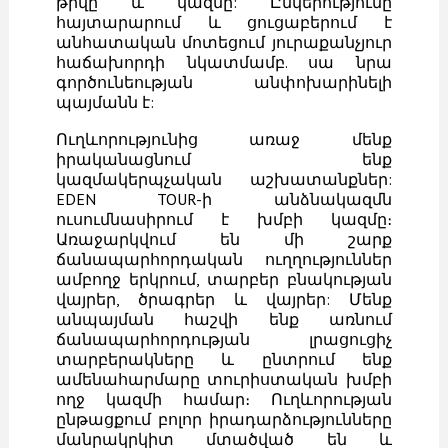
թիվը և կազմը: Ընկերությունը
հայտարարում և ցուցաբերում է
անհատական ​​մոտեցում յուրաքանչյուր
հաճախորդի նկատմամբ. սա նրա
գործունեության անփոխարինելի
պայմանն է:
Ուղևորությունից առաջ մենք
իրականացնում ենք
կազմակերպչական աշխատանքներ:
EDEN TOUR-ի անձնակազմն
ուսումնասիրում է խմբի կազմը։
Առաջարկվում են մի շարք
ճանապարհորդական ուղղություններ
ամբողջ երկրում, տարբեր բնակության
վայրեր, ծրագրեր և վայրեր: Մենք
անպայման հաշվի ենք առնում
ճանապարհորդության լրացուցիչ
տարբերակները և ընտրում ենք
ամենահարմարը տուրիստական ​​խմբի
ողջ կազմի համար։ Ուղևորության
ընթացքում բոլոր իրադարձությունները
մանրակրկիտ մտածված են և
::::
#### THE TASK:
Put every line of text from the listing into a numbered list, skipping any blank lines and leaving the pictures out.

#### FINAL ANSWER:
1. թիվը և կազմը: Ընկերությունը
2. հայտարարում և ցուցաբերում է
3. անհատական ​​մոտեցում յուրաքանչյուր
4. հաճախորդի նկատմամբ. սա նրա
5. գործունեության անփոխարինելի
6. պայմանն է:
7. Ուղևորությունից առաջ մենք
8. իրականացնում ենք
9. կազմակերպչական աշխատանքներ:
10. EDEN TOUR-ի անձնակազմն
11. ուսումնասիրում է խմբի կազմը։
12. Առաջարկվում են մի շարք
13. ճանապարհորդական ուղղություններ
14. ամբողջ երկրում, տարբեր բնակության
15. վայրեր, ծրագրեր և վայրեր: Մենք
16. անպայման հաշվի ենք առնում
17. ճանապարհորդության լրացուցիչ
18. տարբերակները և ընտրում ենք
19. ամենահարմարը տուրիստական ​​խմբի
20. ողջ կազմի համար։ Ուղևորության
21. ընթացքում բոլոր իրադարձությունները
22. մանրակրկիտ մտածված են և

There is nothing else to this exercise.